Don Andrés estaba esperando a que llegara uno de sus hijos para irse a comer, cuando vio venir por el lado de la calle Primavera a ‘El Dientes’. Como también él lo vio, ya no pudo volver atrás como fue su intención y avanzó más lento hacia ‘Novedades Andrés’, esperando el milagro de que don Andrés se metiera. Para su desgracia, o para desgracia de ambos, no fue así.
-¿Quihubo, don Andrés? –expresó incordiado el recién llegado, que también era comerciante y tenía su local dentro del mismo mercado.
-¡Qué bueno que me vienes a pagar los centavos que te presté! Ya hace un buen de eso! ¡Bendito Dios!
-Ahora resulta don Andrés que se volvió adivino. ¡Carajo, como es usted! ¡No perdona una! La meritita verdad no venía a pagarle, lo único que traigo pegado a mis costillas es la Colt 38, con la que me encomiendo todos los días. No ha caído mucha venta últimamente, usted bien lo sabe.

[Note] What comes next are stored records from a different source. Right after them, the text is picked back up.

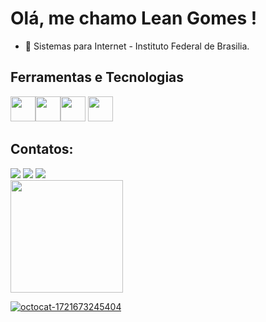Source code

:# Olá, me chamo Lean Gomes ! 


- 🔭 Sistemas para Internet - Instituto Federal de Brasilia.

## Ferramentas e Tecnologias

<img  loading="lazy" src="https://cdn.jsdelivr.net/gh/devicons/devicon@latest/icons/html5/html5-original.svg" width="40" height="40"/><img loading="lazy" src="https://cdn.jsdelivr.net/gh/devicons/devicon@latest/icons/css3/css3-original.svg" width="40" height="40" /><img loading="lazy" src="https://cdn.jsdelivr.net/gh/devicons/devicon@latest/icons/javascript/javascript-original.svg" width="40" height="40"/>
<img loading="lazy" src="https://cdn.jsdelivr.net/gh/devicons/devicon@latest/icons/nodejs/nodejs-original.svg" width="40" height="40"/>


## Contatos:

<div >
<a href="https://instagram.com/10zree" target="_blank"><img loading="lazy" src="https://img.shields.io/badge/-Instagram-%23E4405F?style=for-the-badge&logo=instagram&logoColor=white" target="_blank"></a>
<a href="https://www.twitch.tv/10zree" target="_blank"><img loading="lazy" src="https://img.shields.io/badge/Twitch-9146FF?style=for-the-badge&logo=twitch&logoColor=white" target="_blank"></a>
<a href="https://www.linkedin.com/in/leandrojuniogomes" target="_blank"><img loading="lazy" src="https://img.shields.io/badge/-LinkedIn-%230077B5?style=for-the-badge&logo=linkedin&logoColor=white" target="_blank"></a>   
</div>

<div>
<a href="https://github.com/leangomes">
<img loading="lazy" height="180em" src="https://github-readme-stats.vercel.app/api/top-langs/?username=leangomes&layout=compact&langs_count=7&theme=dracula"/> 

</div>

![octocat-1721673245404](https://github.com/user-attachments/assets/5ec786c9-ad9d-4815-90fd-f2db2581b283)



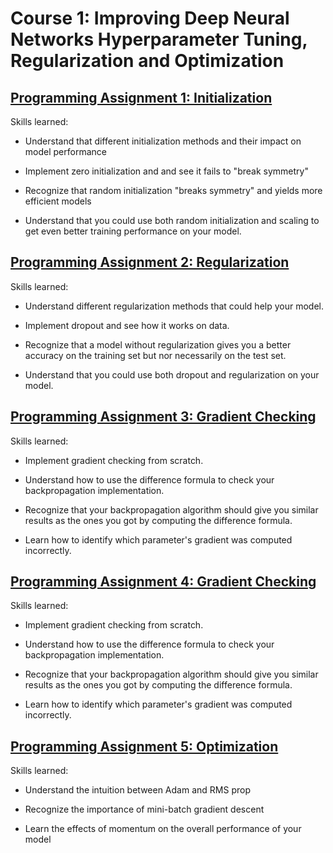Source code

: # Course 1: Improving Deep Neural Networks Hyperparameter Tuning, Regularization and Optimization


## [Programming Assignment 1: Initialization](https://github.com/ngthianhphuong/deep-learning-specialization/tree/master/Course%202%20Improving%20Deep%20Neural%20Networks%20Hyperparameter%20tuning%2C%20Regularization%20and%20Optimization/Initialization)
Skills learned:
- Understand that different initialization methods and their impact on model performance

- Implement zero initialization and and see it fails to "break symmetry"

- Recognize that random initialization "breaks symmetry" and yields more efficient models

- Understand that you could use both random initialization and scaling to get even better training performance on your model.

## [Programming Assignment 2: Regularization](https://github.com/ngthianhphuong/deep-learning-specialization/tree/master/Course%202%20Improving%20Deep%20Neural%20Networks%20Hyperparameter%20tuning%2C%20Regularization%20and%20Optimization/Regularization)
Skills learned:
- Understand different regularization methods that could help your model.

- Implement dropout and see how it works on data.

- Recognize that a model without regularization gives you a better accuracy on the training set but nor necessarily on the test set.

- Understand that you could use both dropout and regularization on your model.

## [Programming Assignment 3: Gradient Checking](https://github.com/ngthianhphuong/deep-learning-specialization/tree/master/Course%202%20Improving%20Deep%20Neural%20Networks%20Hyperparameter%20tuning%2C%20Regularization%20and%20Optimization/Gradient%20Checking)
Skills learned:
- Implement gradient checking from scratch.

- Understand how to use the difference formula to check your backpropagation implementation.

- Recognize that your backpropagation algorithm should give you similar results as the ones you got by computing the difference formula.

- Learn how to identify which parameter's gradient was computed incorrectly.

## [Programming Assignment 4: Gradient Checking](https://github.com/ngthianhphuong/deep-learning-specialization/tree/master/Course%202%20Improving%20Deep%20Neural%20Networks%20Hyperparameter%20tuning%2C%20Regularization%20and%20Optimization/Gradient%20Checking)
Skills learned:
- Implement gradient checking from scratch.

- Understand how to use the difference formula to check your backpropagation implementation.

- Recognize that your backpropagation algorithm should give you similar results as the ones you got by computing the difference formula.

- Learn how to identify which parameter's gradient was computed incorrectly.

## [Programming Assignment 5: Optimization](https://github.com/ngthianhphuong/deep-learning-specialization/tree/master/Course%202%20Improving%20Deep%20Neural%20Networks%20Hyperparameter%20tuning%2C%20Regularization%20and%20Optimization/Optimization)
Skills learned:
- Understand the intuition between Adam and RMS prop

- Recognize the importance of mini-batch gradient descent

- Learn the effects of momentum on the overall performance of your model
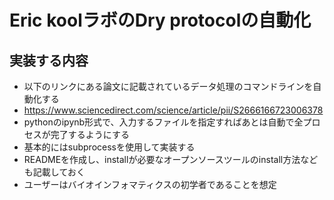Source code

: # Eric koolラボのDry protocolの自動化
## 実装する内容
- 以下のリンクにある論文に記載されているデータ処理のコマンドラインを自動化する
- https://www.sciencedirect.com/science/article/pii/S2666166723006378
- pythonのipynb形式で、入力するファイルを指定すればあとは自動で全プロセスが完了するようにする
- 基本的にはsubprocessを使用して実装する
- READMEを作成し、installが必要なオープンソースツールのinstall方法なども記載しておく
- ユーザーはバイオインフォマティクスの初学者であることを想定
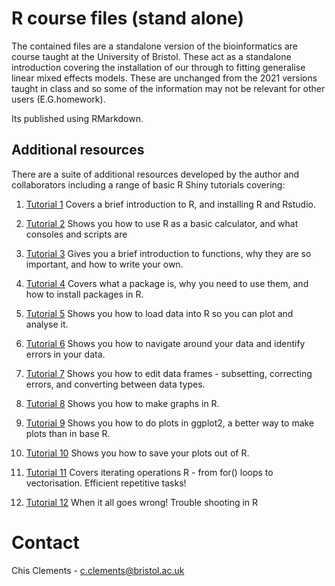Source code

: # R course files (stand alone)

The contained files are a standalone version of the bioinformatics are course taught at the University of Bristol. These act as a standalone introduction covering the installation of our through to fitting generalise linear mixed effects models. These are unchanged from the 2021 versions taught in class and so some of the information may not be relevant for other users (E.G.homework).

Its published using RMarkdown.

## Additional resources

There are a suite of additional resources developed by the author and collaborators including a range of basic R Shiny tutorials covering:



1) [Tutorial 1](https://experimental-conservation.shinyapps.io/Intro_and_installation_LSB/)
Covers a brief introduction to R, and installing R and Rstudio.

2) [Tutorial 2](https://experimental-conservation.shinyapps.io/R-as-a-calculator/)
Shows you how to use R as a basic calculator, and what consoles and scripts are

3) [Tutorial 3](https://experimental-conservation.shinyapps.io/Functions/)
Gives you a brief introduction to functions, why they are so important, and how to write your own.

4) [Tutorial 4](https://experimental-conservation.shinyapps.io/Installing_Packages/)
Covers what a package is, why you need to use them, and how to install packages in R.

5) [Tutorial 5](https://experimental-conservation.shinyapps.io/Loading_data_into_R/)
Shows you how to load data into R so you can plot and analyse it.

6) [Tutorial 6](https://experimental-conservation.shinyapps.io/Navigating_data/)
Shows you how to navigate around your data and identify errors in your data. 

7) [Tutorial 7](https://experimental-conservation.shinyapps.io/Manipulating_dataframes/)
Shows you how to edit data frames - subsetting, correcting errors, and converting between data types. 

8) [Tutorial 8](https://experimental-conservation.shinyapps.io/Making_graphs_in_R/)
Shows you how to make graphs in R. 

9) [Tutorial 9](https://experimental-conservation.shinyapps.io/Plotting_with_ggplot2/)
Shows you how to do plots in ggplot2, a better way to make plots than in base R. 

10) [Tutorial 10](https://experimental-conservation.shinyapps.io/Saving_plots/)
Shows you how to save your plots out of R. 

11) [Tutorial 11](https://experimental-conservation.shinyapps.io/Iteration/)
Covers iterating operations R - from for() loops to vectorisation. Efficient repetitive tasks!

12) [Tutorial 12](https://experimental-conservation.shinyapps.io/Troubleshooting/)
When it all goes wrong! Trouble shooting in R


# Contact

Chis Clements - c.clements@bristol.ac.uk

‘El Dientes’ sacó el arma, que relucía con el sol de la mañana como si fuera un diamante deseable y valioso. Don Andrés era de los pocos comerciantes que no portaban armas, aunque en Tepetitán todo mundo tenía una metida debajo de la almohada.
-¿Cómo ve si se la dejo por los 800 pesos que le debo, y aparte me da mil más, pues para estar a mano. ¡Anímese, don Andrés! Ya le hace falta una. Aquí todos somos confiados, pero las pistolas no están de más.
El dueño de ‘Novedades Andrés’ se metió en la tienda y regresó con diez billetes del águila verdosos que entregó a ‘El Dientes’. A cambio recibió la pistola y la envolvió con un pañuelo antes de guardarla en una de las gavetas colgadas detrás del mostrador. ‘De algo a nada’, pensó don Andrés.
-¡Qué hay ‘Dientes’! ¡Buenas tardes, padre! -saludó el primogénito de don Andrés al entrar a la tienda. Venía sudado, porque acostumbraba a echar unas carreritas apenas salir de la escuela.
-Nada, aquí vine a saldar una deuda con tu padre. Cuentas claras, amistades largas. Nos vemos pronto –gritó el comerciantes que cruzaba hacia la otra acera.
Andrés hijo dejó la mochila detrás del mostrador y se puso al frente de la tienda. Su padre se sentía orgulloso de él por ser el primogénito y por los muchos obstáculos que habían tenido que vencer para tenerlo.
-¡Cuida la tienda, hijo! Voy a comer. Ten cuidado con lo que hay en la gaveta. No lo toques. Menos tu hermano menor.
Apenas se fue su padre por la otra calle, la de Progreso, el muchacho desenvolvió con cuidado el paquete de la gaveta, con el pañuelo cubierto parecía una paloma quieta.
Su cara se sorprendió al ver el arma. Sólo había visto unas de diábolos con sus compañeros de la escuela, pero no una de verdad, de las que matan gente. Pasó su dedo por el pulido acero de la escuadra, lo detuvo en el cañón, siguiendo el círculo de la boca de fuego.
-¡Diablos! ¡Estas sí matan! –soltó con un estremecimiento que le puso la carne de gallina. Apenas le dio tiempo a guardarla cuando entraron unos clientes.
-Me puede dar medio metro de esta tela, por favor, joven –pidió una señora acompañada de su esposo.
Cuando estaba atendiendo el pedido, otra mujer le preguntó si podía mostrarle un color menos oscuro.
-Un momento, por favor, enseguida le atiendo –dijo el muchacho un poco desesperado. Volteó a ver si aparecía su hermano Ramiro por la calle, pero sólo resplandecía la pared blanca del otro lado. Ni siquiera el río que pasaba detrás de la tienda era capaz de apagar el intenso calor de junio.